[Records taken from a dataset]
-- Opening Marker --

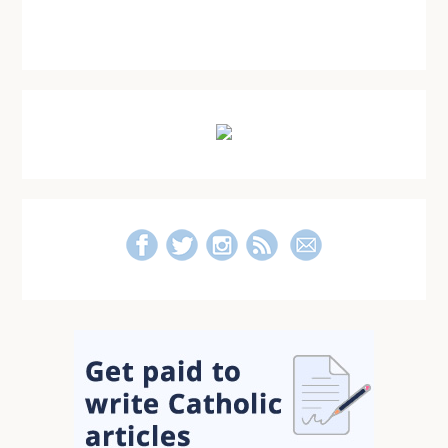
Primary
Sidebar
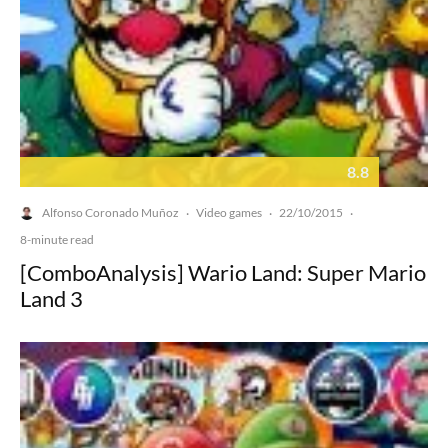
8.8
Alfonso Coronado Muñoz
Video games
22/10/2015
·
·
·
8-minute read
[ComboAnalysis] Wario Land: Super Mario
Land 3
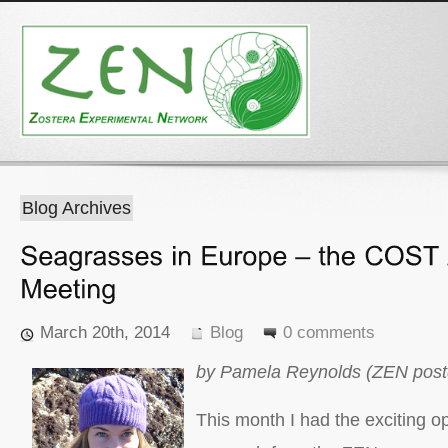
Blog Archives
March 20th, 2014
Blog
0 comments
by Pamela Reynolds (ZEN postd
This month I had the exciting op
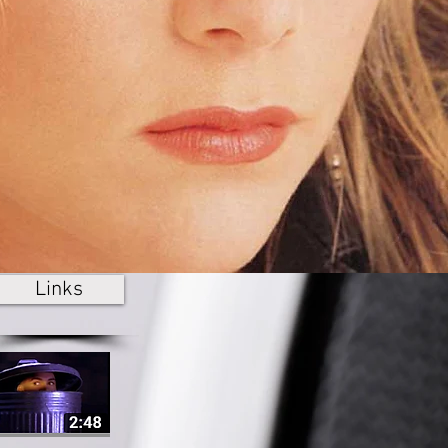
Links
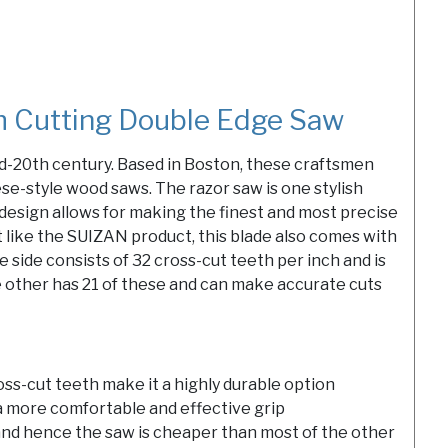
 Cutting Double Edge Saw
d-20th century. Based in Boston, these craftsmen
e-style wood saws. The razor saw is one stylish
 design allows for making the finest and most precise
st like the SUIZAN product, this blade also comes with
 side consists of 32 cross-cut teeth per inch and is
 other has 21 of these and can make accurate cuts
oss-cut teeth make it a highly durable option
 more comfortable and effective grip
and hence the saw is cheaper than most of the other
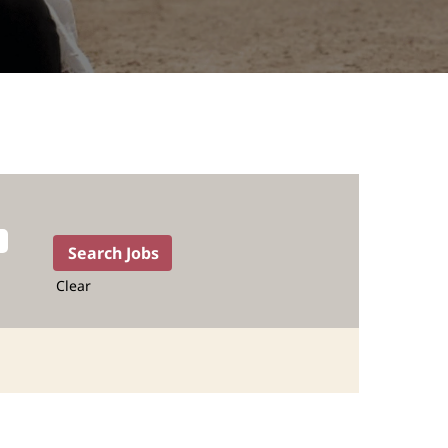
Clear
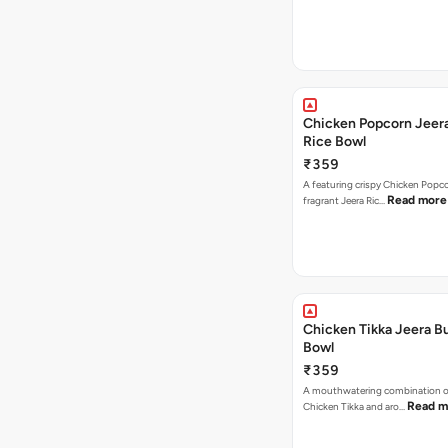
Chicken Popcorn Jeera
Rice Bowl
₹359
A featuring crispy Chicken Popc
Read more
fragrant Jeera Ric…
Chicken Tikka Jeera Bu
Bowl
₹359
A mouthwatering combination 
Read m
Chicken Tikka and aro…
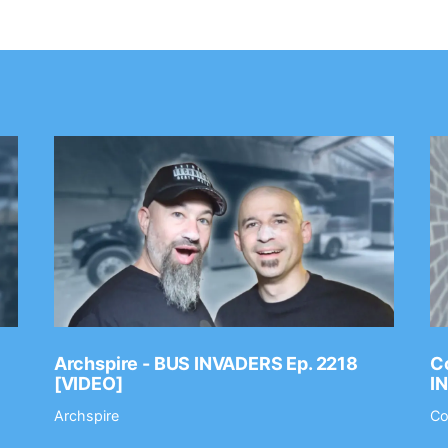
Archspire - BUS INVADERS Ep. 2218
Co
[VIDEO]
I
Archspire
Co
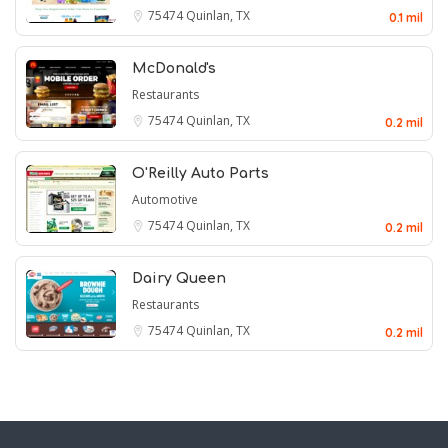
75474
Quinlan, TX
0.1 mil
McDonald's
Restaurants
75474
Quinlan, TX
0.2 mil
O'Reilly Auto Parts
Automotive
75474
Quinlan, TX
0.2 mil
Dairy Queen
Restaurants
75474
Quinlan, TX
0.2 mil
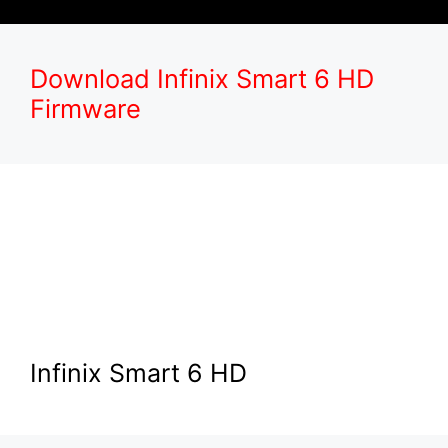
Download Infinix Smart 6 HD
Firmware
Infinix Smart 6 HD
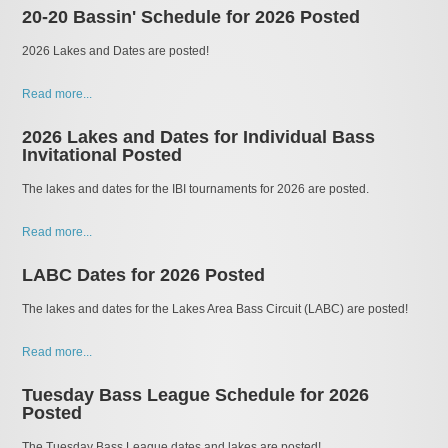
20-20 Bassin' Schedule for 2026 Posted
2026 Lakes and Dates are posted!
Read more...
2026 Lakes and Dates for Individual Bass
Invitational Posted
The lakes and dates for the IBI tournaments for 2026 are posted.
Read more...
LABC Dates for 2026 Posted
The lakes and dates for the Lakes Area Bass Circuit (LABC) are posted!
Read more...
Tuesday Bass League Schedule for 2026
Posted
The Tuesday Bass League dates and lakes are posted!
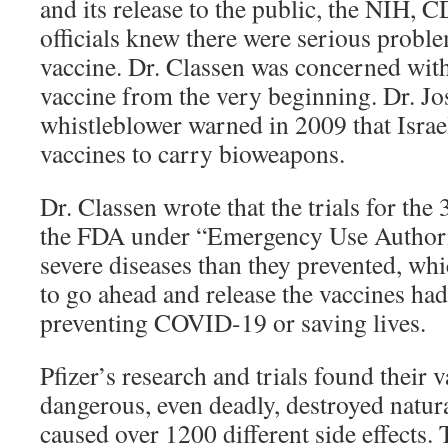
and its release to the public, the NIH,
officials knew there were serious probl
vaccine. Dr. Classen was concerned with 
vaccine from the very beginning. Dr. 
whistleblower warned in 2009 that Israe
vaccines to carry bioweapons.
Dr. Classen wrote that the trials for the
the FDA under “Emergency Use Authori
severe diseases than they prevented, whi
to go ahead and release the vaccines ha
preventing COVID-19 or saving lives.
Pfizer’s research and trials found their 
dangerous, even deadly, destroyed natu
caused over 1200 different side effects.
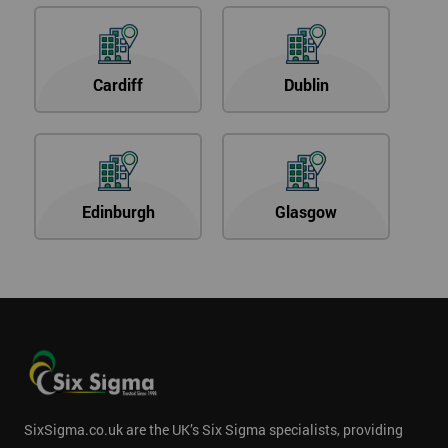
Cardiff
Dublin
Edinburgh
Glasgow
SixSigma.co.uk are the UK’s Six Sigma specialists, providing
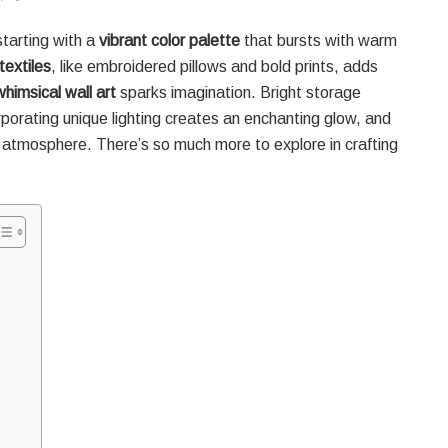
starting with a
vibrant color palette
that bursts with warm
textiles
, like embroidered pillows and bold prints, adds
whimsical wall art
sparks imagination. Bright storage
porating unique lighting creates an enchanting glow, and
 atmosphere. There’s so much more to explore in crafting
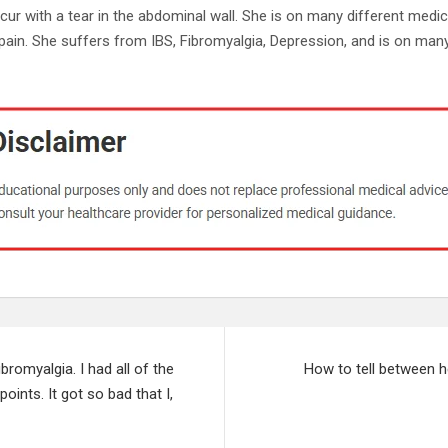
occur with a tear in the abdominal wall. She is on many different medi
pain. She suffers from IBS, Fibromyalgia, Depression, and is on many
bromyalgia. I had all of the
How to tell between h
ints. It got so bad that I,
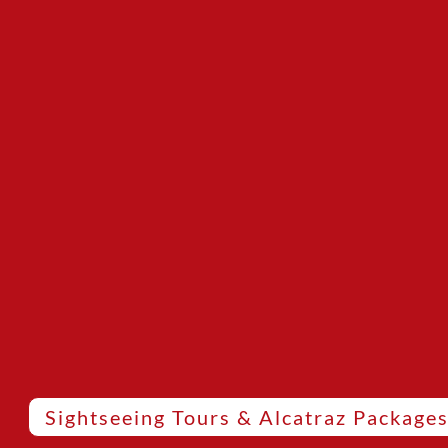
Sightseeing Tours & Alcatraz Package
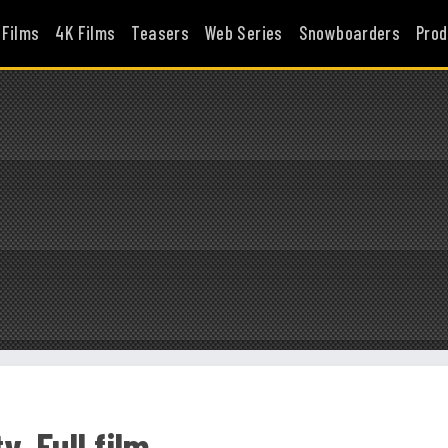
 Films
4K Films
Teasers
Web Series
Snowboarders
Prod
. Full film.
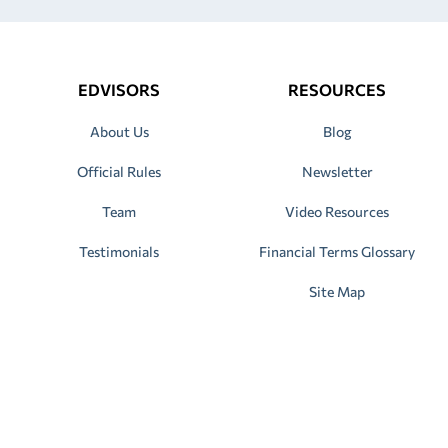
EDVISORS
RESOURCES
About Us
Blog
Official Rules
Newsletter
Team
Video Resources
Testimonials
Financial Terms Glossary
Site Map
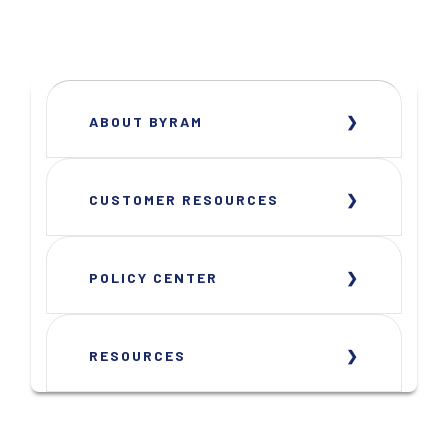
ABOUT BYRAM
CUSTOMER RESOURCES
POLICY CENTER
RESOURCES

-- Closing Marker --

#### Required action:
Rewrite the records from the line with "Archspire - BUS INVADERS Ep. 2218" through the line with "atmosphere. There’s so", both included, and replace "Restaurants" with "Dining" while keeping everything else the same. Omit the pictures from your answer.

#### Task result:
Archspire - BUS INVADERS Ep. 2218
Co
[VIDEO]
I
Archspire
Co
75474
Quinlan, TX
0.1 mil
McDonald's
Dining
75474
Quinlan, TX
0.2 mil
O'Reilly Auto Parts
Automotive
75474
Quinlan, TX
0.2 mil
Dairy Queen
Dining
75474
Quinlan, TX
0.2 mil
Download Infinix Smart 6 HD
Firmware
Infinix Smart 6 HD
20-20 Bassin' Schedule for 2026 Posted
2026 Lakes and Dates are posted!
Read more...
2026 Lakes and Dates for Individual Bass
Invitational Posted
The lakes and dates for the IBI tournaments for 2026 are posted.
Read more...
LABC Dates for 2026 Posted
The lakes and dates for the Lakes Area Bass Circuit (LABC) are posted!
Read more...
Tuesday Bass League Schedule for 2026
Posted
The Tuesday Bass League dates and lakes are posted!
and its release to the public, the NIH,
officials knew there were serious probl
vaccine. Dr. Classen was concerned with 
vaccine from the very beginning. Dr. 
whistleblower warned in 2009 that Israe
vaccines to carry bioweapons.
Dr. Classen wrote that the trials for the
the FDA under “Emergency Use Authori
severe diseases than they prevented, whi
to go ahead and release the vaccines ha
preventing COVID-19 or saving lives.
Pfizer’s research and trials found their 
dangerous, even deadly, destroyed natu
caused over 1200 different side effects.
Cardiff
Dublin
Edinburgh
Glasgow
SixSigma.co.uk are the UK’s Six Sigma specialists, providing
starting with a
vibrant color palette
that bursts with warm
textiles
, like embroidered pillows and bold prints, adds
whimsical wall art
sparks imagination. Bright storage
porating unique lighting creates an enchanting glow, and
 atmosphere. There’s so much more to explore in crafting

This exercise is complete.